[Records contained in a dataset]

== Segment start ==

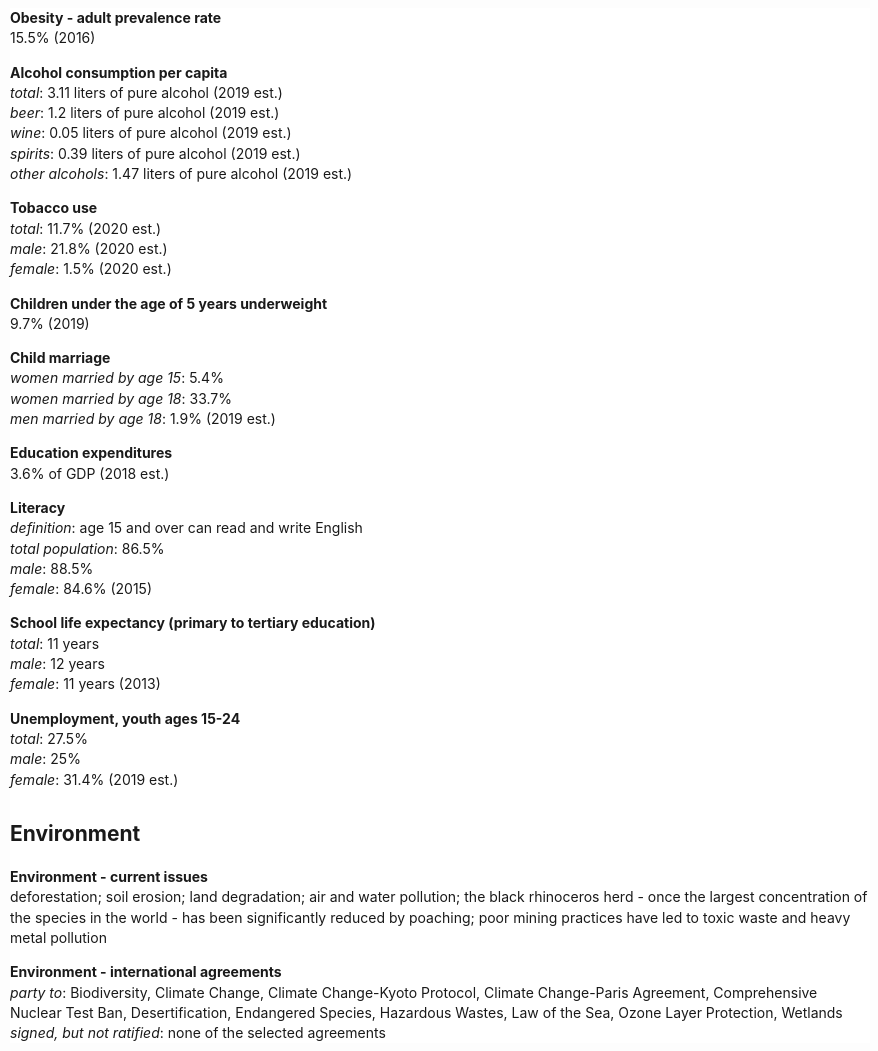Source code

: **Obesity - adult prevalence rate**<br>
15.5% (2016)<br>

**Alcohol consumption per capita**<br>
_total_: 3.11 liters of pure alcohol (2019 est.)<br>
_beer_: 1.2 liters of pure alcohol (2019 est.)<br>
_wine_: 0.05 liters of pure alcohol (2019 est.)<br>
_spirits_: 0.39 liters of pure alcohol (2019 est.)<br>
_other alcohols_: 1.47 liters of pure alcohol (2019 est.)<br>

**Tobacco use**<br>
_total_: 11.7% (2020 est.)<br>
_male_: 21.8% (2020 est.)<br>
_female_: 1.5% (2020 est.)<br>

**Children under the age of 5 years underweight**<br>
9.7% (2019)<br>

**Child marriage**<br>
_women married by age 15_: 5.4%<br>
_women married by age 18_: 33.7%<br>
_men married by age 18_: 1.9% (2019 est.)<br>

**Education expenditures**<br>
3.6% of GDP (2018 est.)<br>

**Literacy**<br>
_definition_: age 15 and over can read and write English<br>
_total population_: 86.5%<br>
_male_: 88.5%<br>
_female_: 84.6% (2015)<br>

**School life expectancy (primary to tertiary education)**<br>
_total_: 11 years<br>
_male_: 12 years<br>
_female_: 11 years (2013)<br>

**Unemployment, youth ages 15-24**<br>
_total_: 27.5%<br>
_male_: 25%<br>
_female_: 31.4% (2019 est.)<br>

## Environment

**Environment - current issues**<br>
deforestation; soil erosion; land degradation; air and water pollution; the black rhinoceros herd - once the largest concentration of the species in the world - has been significantly reduced by poaching; poor mining practices have led to toxic waste and heavy metal pollution<br>

**Environment - international agreements**<br>
_party to_: Biodiversity, Climate Change, Climate Change-Kyoto Protocol, Climate Change-Paris Agreement, Comprehensive Nuclear Test Ban, Desertification, Endangered Species, Hazardous Wastes, Law of the Sea, Ozone Layer Protection, Wetlands<br>
_signed, but not ratified_: none of the selected agreements<br>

== Segment end ==

◆ TASK DIRECTIONS: Your answer must consist solely of the lines above between the line holding "to tertiary education)**<br>" and the line holding "- current issues**<br>", inclusive, copied exactly.

◆ ANSWER FOR THIS EXERCISE:
**School life expectancy (primary to tertiary education)**<br>
_total_: 11 years<br>
_male_: 12 years<br>
_female_: 11 years (2013)<br>

**Unemployment, youth ages 15-24**<br>
_total_: 27.5%<br>
_male_: 25%<br>
_female_: 31.4% (2019 est.)<br>

## Environment

**Environment - current issues**<br>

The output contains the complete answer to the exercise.